# [WHAT YOU ARE ASKED TO DO]
Copy the records word for word, from the line containing "## 🐥 Level 3 : 팀 프로젝트" through the end of the records, including both of those ends.
+-------+
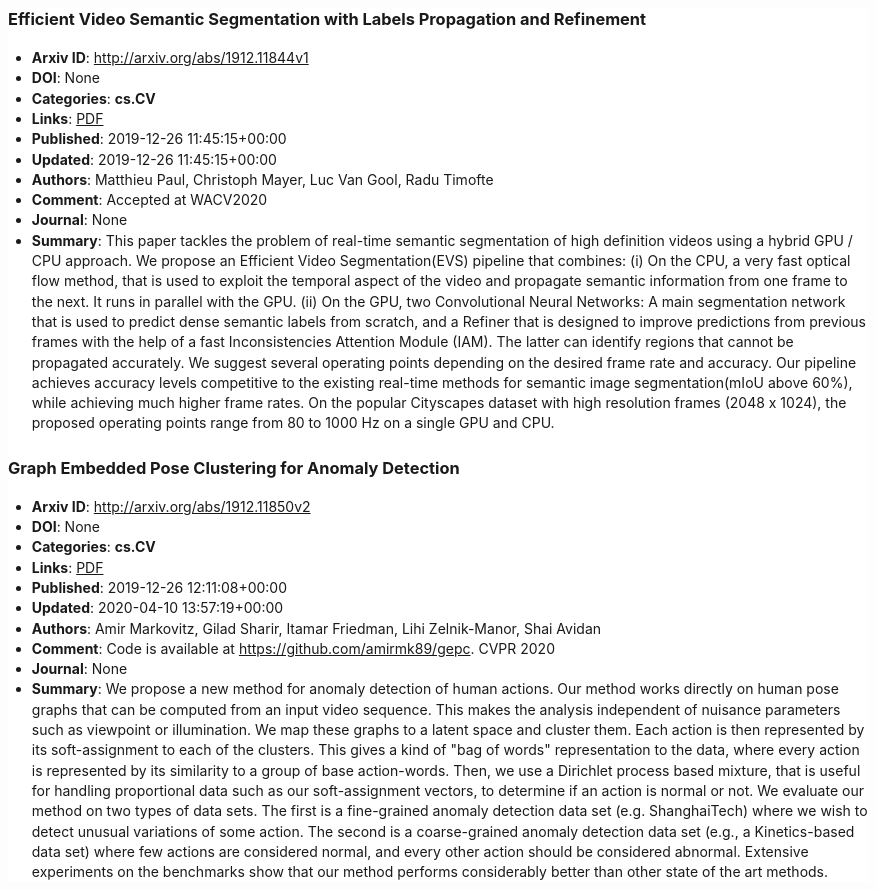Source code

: 


### Efficient Video Semantic Segmentation with Labels Propagation and Refinement
- **Arxiv ID**: http://arxiv.org/abs/1912.11844v1
- **DOI**: None
- **Categories**: **cs.CV**
- **Links**: [PDF](http://arxiv.org/pdf/1912.11844v1)
- **Published**: 2019-12-26 11:45:15+00:00
- **Updated**: 2019-12-26 11:45:15+00:00
- **Authors**: Matthieu Paul, Christoph Mayer, Luc Van Gool, Radu Timofte
- **Comment**: Accepted at WACV2020
- **Journal**: None
- **Summary**: This paper tackles the problem of real-time semantic segmentation of high definition videos using a hybrid GPU / CPU approach. We propose an Efficient Video Segmentation(EVS) pipeline that combines:   (i) On the CPU, a very fast optical flow method, that is used to exploit the temporal aspect of the video and propagate semantic information from one frame to the next. It runs in parallel with the GPU.   (ii) On the GPU, two Convolutional Neural Networks: A main segmentation network that is used to predict dense semantic labels from scratch, and a Refiner that is designed to improve predictions from previous frames with the help of a fast Inconsistencies Attention Module (IAM). The latter can identify regions that cannot be propagated accurately.   We suggest several operating points depending on the desired frame rate and accuracy. Our pipeline achieves accuracy levels competitive to the existing real-time methods for semantic image segmentation(mIoU above 60%), while achieving much higher frame rates. On the popular Cityscapes dataset with high resolution frames (2048 x 1024), the proposed operating points range from 80 to 1000 Hz on a single GPU and CPU.



### Graph Embedded Pose Clustering for Anomaly Detection
- **Arxiv ID**: http://arxiv.org/abs/1912.11850v2
- **DOI**: None
- **Categories**: **cs.CV**
- **Links**: [PDF](http://arxiv.org/pdf/1912.11850v2)
- **Published**: 2019-12-26 12:11:08+00:00
- **Updated**: 2020-04-10 13:57:19+00:00
- **Authors**: Amir Markovitz, Gilad Sharir, Itamar Friedman, Lihi Zelnik-Manor, Shai Avidan
- **Comment**: Code is available at https://github.com/amirmk89/gepc. CVPR 2020
- **Journal**: None
- **Summary**: We propose a new method for anomaly detection of human actions. Our method works directly on human pose graphs that can be computed from an input video sequence. This makes the analysis independent of nuisance parameters such as viewpoint or illumination. We map these graphs to a latent space and cluster them. Each action is then represented by its soft-assignment to each of the clusters. This gives a kind of "bag of words" representation to the data, where every action is represented by its similarity to a group of base action-words. Then, we use a Dirichlet process based mixture, that is useful for handling proportional data such as our soft-assignment vectors, to determine if an action is normal or not.   We evaluate our method on two types of data sets. The first is a fine-grained anomaly detection data set (e.g. ShanghaiTech) where we wish to detect unusual variations of some action. The second is a coarse-grained anomaly detection data set (e.g., a Kinetics-based data set) where few actions are considered normal, and every other action should be considered abnormal.   Extensive experiments on the benchmarks show that our method performs considerably better than other state of the art methods.
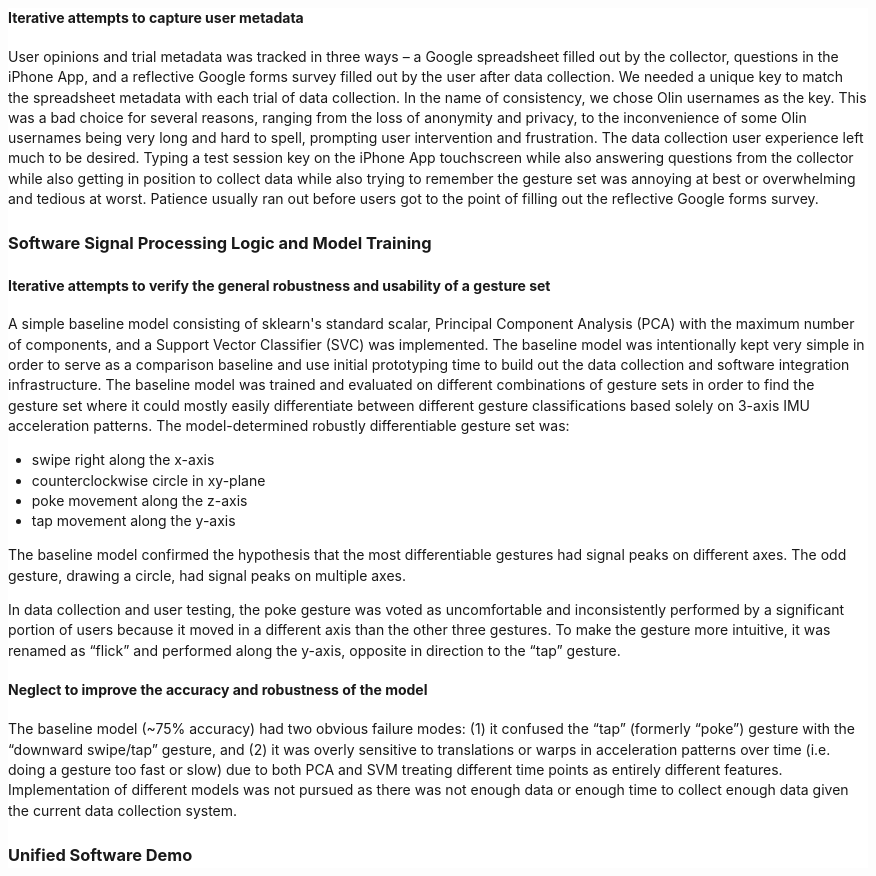 #### Iterative attempts to capture user metadata

User opinions and trial metadata was tracked in three ways – a Google spreadsheet filled out by the collector, questions in the iPhone App, and a reflective Google forms survey filled out by the user after data collection. We needed a unique key to match the spreadsheet metadata with each trial of data collection. In the name of consistency, we chose Olin usernames as the key. This was a bad choice for several reasons, ranging from the loss of anonymity and privacy, to the inconvenience of some Olin usernames being very long and hard to spell, prompting user intervention and frustration. The data collection user experience left much to be desired. Typing a test session key on the iPhone App touchscreen while also answering questions from the collector while also getting in position to collect data while also trying to remember the gesture set was annoying at best or overwhelming and tedious at worst. Patience usually ran out before users got to the point of filling out the reflective Google forms survey.

### Software Signal Processing Logic and Model Training

#### Iterative attempts to verify the general robustness and usability of a gesture set

A simple baseline model consisting of sklearn's standard scalar, Principal Component Analysis (PCA) with the maximum number of components, and a Support Vector Classifier (SVC) was implemented. The baseline model was intentionally kept very simple in order to serve as a comparison baseline and use initial prototyping time to build out the data collection and software integration infrastructure. The baseline model was trained and evaluated on different combinations of gesture sets in order to find the gesture set where it could mostly easily differentiate between different gesture classifications based solely on 3-axis IMU acceleration patterns. The model-determined robustly differentiable gesture set was:

* swipe right along the x-axis
* counterclockwise circle in xy-plane
* poke movement along the z-axis
* tap movement along the y-axis

The baseline model confirmed the hypothesis that the most differentiable gestures had signal peaks on different axes. The odd gesture, drawing a circle, had signal peaks on multiple axes.

In data collection and user testing, the poke gesture was voted as uncomfortable and inconsistently performed by a significant portion of users because it moved in a different axis than the other three gestures. To make the gesture more intuitive, it was renamed as “flick” and performed along the y-axis, opposite in direction to the “tap” gesture.

#### Neglect to improve the accuracy and robustness of the model

The baseline model (~75% accuracy) had two obvious failure modes: (1) it confused the “tap” (formerly “poke”) gesture with the “downward swipe/tap” gesture, and (2) it was overly sensitive to translations or warps in acceleration patterns over time (i.e. doing a gesture too fast or slow) due to both PCA and SVM treating different time points as entirely different features. Implementation of different models was not pursued as there was not enough data or enough time to collect enough data given the current data collection system.

### Unified Software Demo
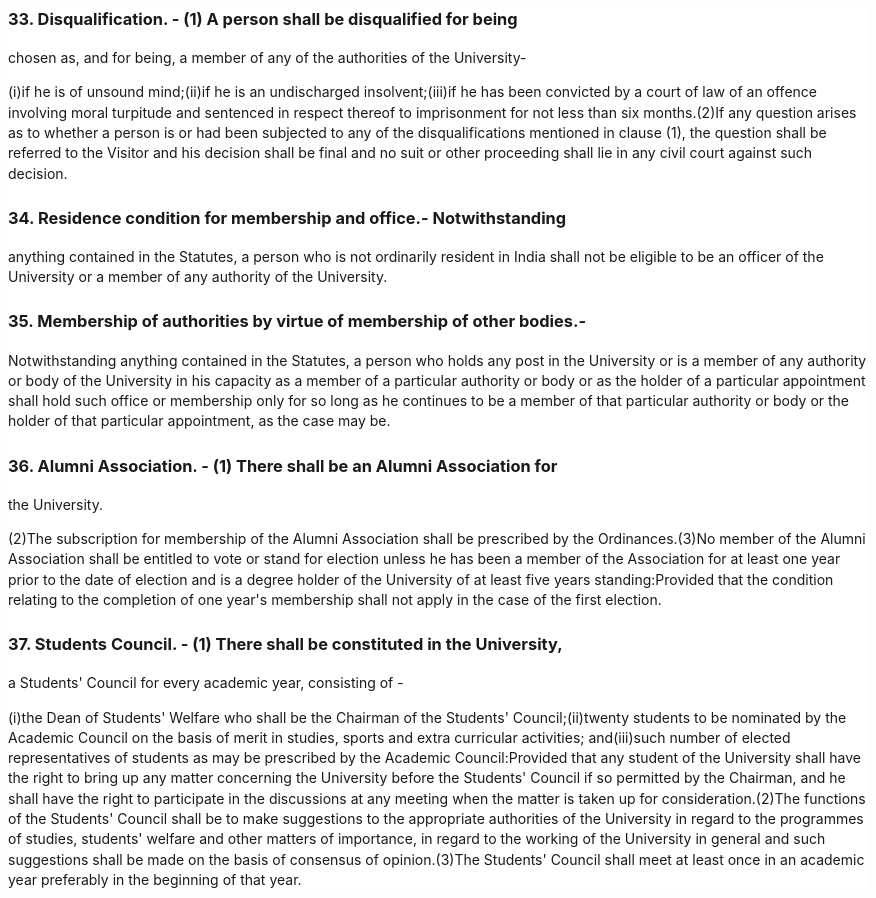 ### 33\. Disqualification. - (1) A person shall be disqualified for being
chosen as, and for being, a member of any of the authorities of the
University-

(i)if he is of unsound mind;(ii)if he is an undischarged insolvent;(iii)if he
has been convicted by a court of law of an offence involving moral turpitude
and sentenced in respect thereof to imprisonment for not less than six
months.(2)If any question arises as to whether a person is or had been
subjected to any of the disqualifications mentioned in clause (1), the
question shall be referred to the Visitor and his decision shall be final and
no suit or other proceeding shall lie in any civil court against such
decision.

### 34\. Residence condition for membership and office.- Notwithstanding
anything contained in the Statutes, a person who is not ordinarily resident in
India shall not be eligible to be an officer of the University or a member of
any authority of the University.

### 35\. Membership of authorities by virtue of membership of other bodies.-
Notwithstanding anything contained in the Statutes, a person who holds any
post in the University or is a member of any authority or body of the
University in his capacity as a member of a particular authority or body or as
the holder of a particular appointment shall hold such office or membership
only for so long as he continues to be a member of that particular authority
or body or the holder of that particular appointment, as the case may be.

### 36\. Alumni Association. - (1) There shall be an Alumni Association for
the University.

(2)The subscription for membership of the Alumni Association shall be
prescribed by the Ordinances.(3)No member of the Alumni Association shall be
entitled to vote or stand for election unless he has been a member of the
Association for at least one year prior to the date of election and is a
degree holder of the University of at least five years standing:Provided that
the condition relating to the completion of one year's membership shall not
apply in the case of the first election.

### 37\. Students Council. - (1) There shall be constituted in the University,
a Students' Council for every academic year, consisting of -

(i)the Dean of Students' Welfare who shall be the Chairman of the Students'
Council;(ii)twenty students to be nominated by the Academic Council on the
basis of merit in studies, sports and extra curricular activities;
and(iii)such number of elected representatives of students as may be
prescribed by the Academic Council:Provided that any student of the University
shall have the right to bring up any matter concerning the University before
the Students' Council if so permitted by the Chairman, and he shall have the
right to participate in the discussions at any meeting when the matter is
taken up for consideration.(2)The functions of the Students' Council shall be
to make suggestions to the appropriate authorities of the University in regard
to the programmes of studies, students' welfare and other matters of
importance, in regard to the working of the University in general and such
suggestions shall be made on the basis of consensus of opinion.(3)The
Students' Council shall meet at least once in an academic year preferably in
the beginning of that year.
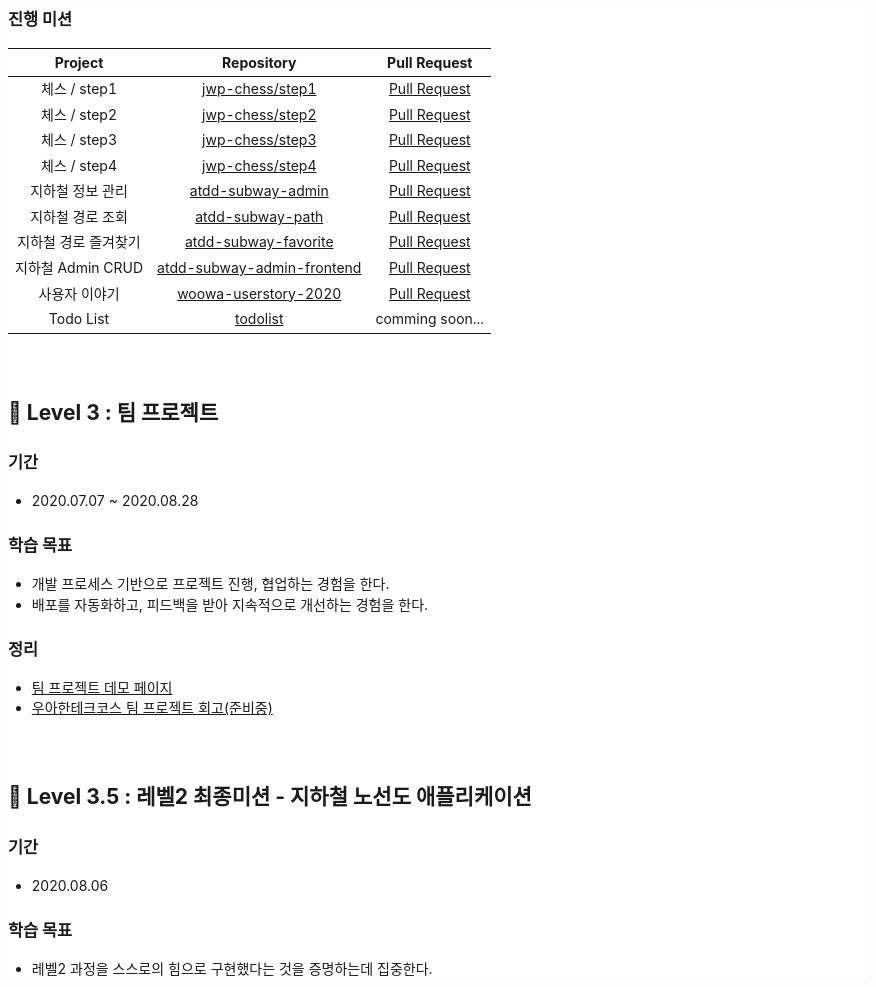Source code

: ### 진행 미션

|       Project        |                          Repository                          |                         Pull Request                         |
| :------------------: | :----------------------------------------------------------: | :----------------------------------------------------------: |
|     체스 / step1     | [jwp-chess/step1](https://github.com/khb1109/jwp-chess/tree/step1) | [Pull Request](https://github.com/woowacourse/jwp-chess/pull/40) |
|     체스 / step2     | [jwp-chess/step2](https://github.com/khb1109/jwp-chess/tree/step2) | [Pull Request](https://github.com/woowacourse/jwp-chess/pull/82) |
|     체스 / step3     | [jwp-chess/step3](https://github.com/khb1109/jwp-chess/tree/step3) | [Pull Request](https://github.com/woowacourse/jwp-chess/pull/144) |
|     체스 / step4     | [jwp-chess/step4](https://github.com/khb1109/jwp-chess/tree/step4) | [Pull Request](https://github.com/woowacourse/jwp-chess/pull/208) |
|   지하철 정보 관리   | [atdd-subway-admin](https://github.com/khb1109/atdd-subway-admin) | [Pull Request](https://github.com/woowacourse/atdd-subway-admin/pull/9) |
|   지하철 경로 조회   | [atdd-subway-path](https://github.com/khb1109/atdd-subway-path) | [Pull Request](https://github.com/woowacourse/atdd-subway-path/pull/17) |
| 지하철 경로 즐겨찾기 | [atdd-subway-favorite](https://github.com/khb1109/atdd-subway-favorite) | [Pull Request](https://github.com/woowacourse/atdd-subway-favorite/pull/19) |
|  지하철 Admin CRUD   | [atdd-subway-admin-frontend](https://github.com/khb1109/atdd-subway-admin-frontend) | [Pull Request](https://github.com/woowacourse/atdd-subway-admin-frontend/pull/9) |
|    사용자 이야기     | [woowa-userstory-2020](https://github.com/khb1109/woowa-userstory-2020) | [Pull Request](https://github.com/woowacourse/woowa-userstory-2020/pull/27) |
|      Todo List       |        [todolist](https://github.com/khb1109/todolist)        |                       comming soon...                        |

<br/>

## 🐥 Level 3 : 팀 프로젝트

### 기간

- 2020.07.07 ~ 2020.08.28

### 학습 목표

- 개발 프로세스 기반으로 프로젝트 진행, 협업하는 경험을 한다.
- 배포를 자동화하고, 피드백을 받아 지속적으로 개선하는 경험을 한다.

### 정리
- [팀 프로젝트 데모 페이지](https://sites.google.com/woowahan.com/wooteco-demo/devbie)
- [우아한테크코스 팀 프로젝트 회고(준비중)](https://velog.io/@allen/%EC%9A%B0%EC%95%84%ED%95%9C%ED%85%8C%ED%81%AC%EC%BD%94%EC%8A%A4-%ED%8C%80-%ED%94%84%EB%A1%9C%EC%A0%9D%ED%8A%B8-%EC%86%8C%EA%B0%9C)

<br/>


## 📝 Level 3.5 : 레벨2 최종미션 - 지하철 노선도 애플리케이션

### 기간

- 2020.08.06

### 학습 목표
- 레벨2 과정을 스스로의 힘으로 구현했다는 것을 증명하는데 집중한다.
+-------+
# [ANSWER BOX]
## 🐥 Level 3 : 팀 프로젝트

### 기간

- 2020.07.07 ~ 2020.08.28

### 학습 목표

- 개발 프로세스 기반으로 프로젝트 진행, 협업하는 경험을 한다.
- 배포를 자동화하고, 피드백을 받아 지속적으로 개선하는 경험을 한다.

### 정리
- [팀 프로젝트 데모 페이지](https://sites.google.com/woowahan.com/wooteco-demo/devbie)
- [우아한테크코스 팀 프로젝트 회고(준비중)](https://velog.io/@allen/%EC%9A%B0%EC%95%84%ED%95%9C%ED%85%8C%ED%81%AC%EC%BD%94%EC%8A%A4-%ED%8C%80-%ED%94%84%EB%A1%9C%EC%A0%9D%ED%8A%B8-%EC%86%8C%EA%B0%9C)

<br/>


## 📝 Level 3.5 : 레벨2 최종미션 - 지하철 노선도 애플리케이션

### 기간

- 2020.08.06

### 학습 목표
- 레벨2 과정을 스스로의 힘으로 구현했다는 것을 증명하는데 집중한다.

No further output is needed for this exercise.